Your task is to copy every line of the entries that holds the word "label".

Source information: Begin

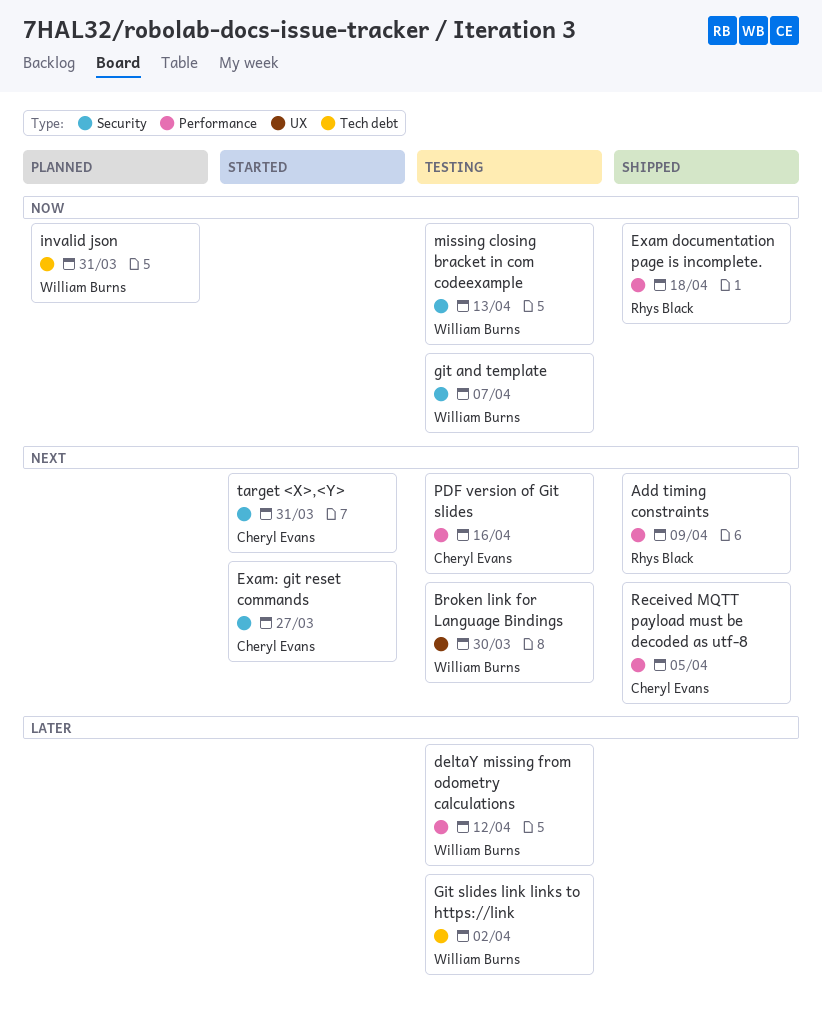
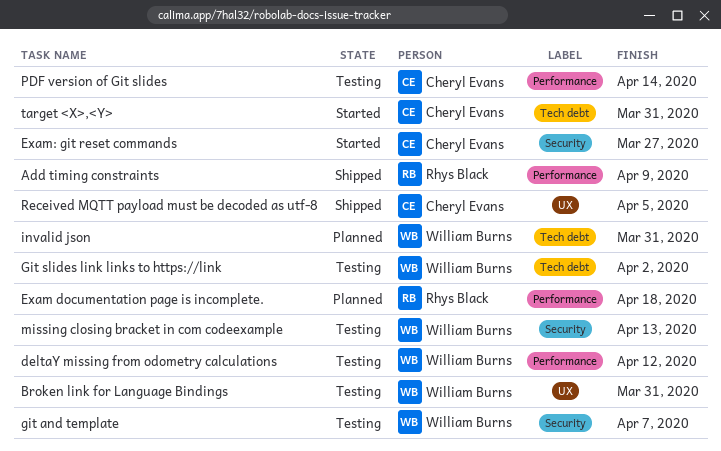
Broken link for Language Bindings, due: Mar 30 -> Mar 31
Exam documentation page is incomplete., status: Shipped -> Planned
PDF version of Git slides, due: Apr 16 -> Apr 14
Received MQTT payload must be decoded as utf-8, label: Performance -> UX
target <X>,<Y>, label: Security -> Tech debt

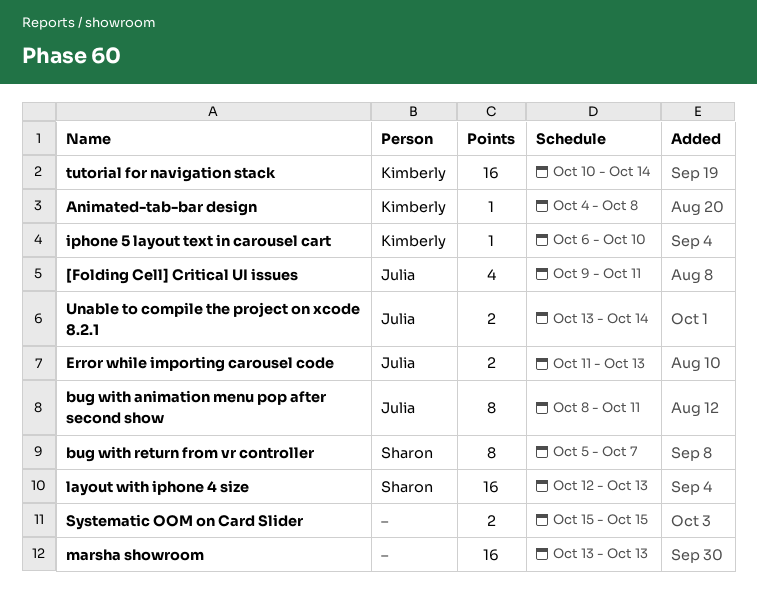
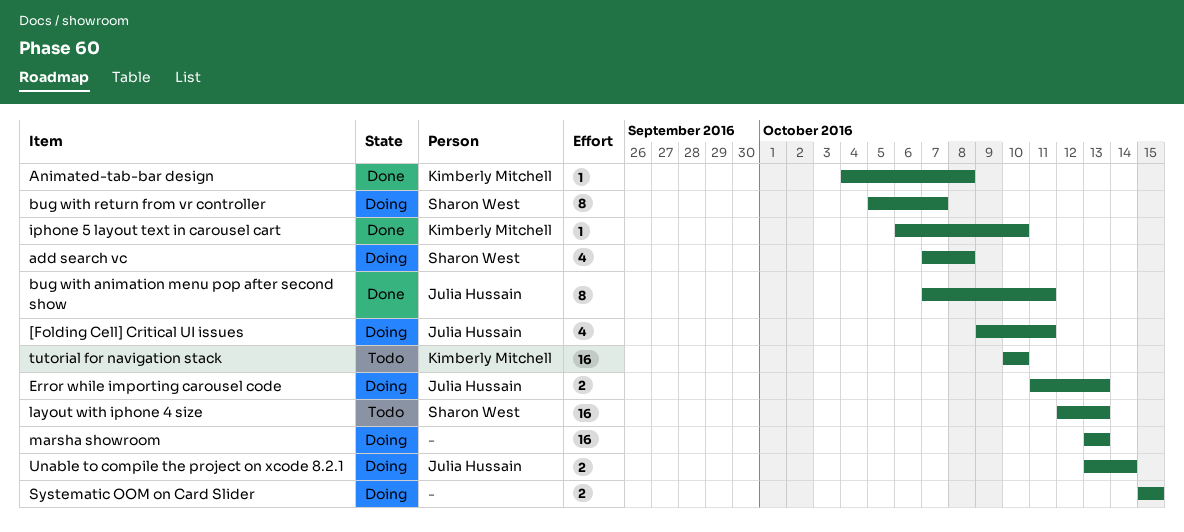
add search vc: none -> present
bug with animation menu pop after second show, start: Oct 8 -> Oct 7
tutorial for navigation stack, due: Oct 14 -> Oct 10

Source information: End

> [Answer for this exercise]:
Received MQTT payload must be decoded as utf-8, label: Performance -> UX
target <X>,<Y>, label: Security -> Tech debt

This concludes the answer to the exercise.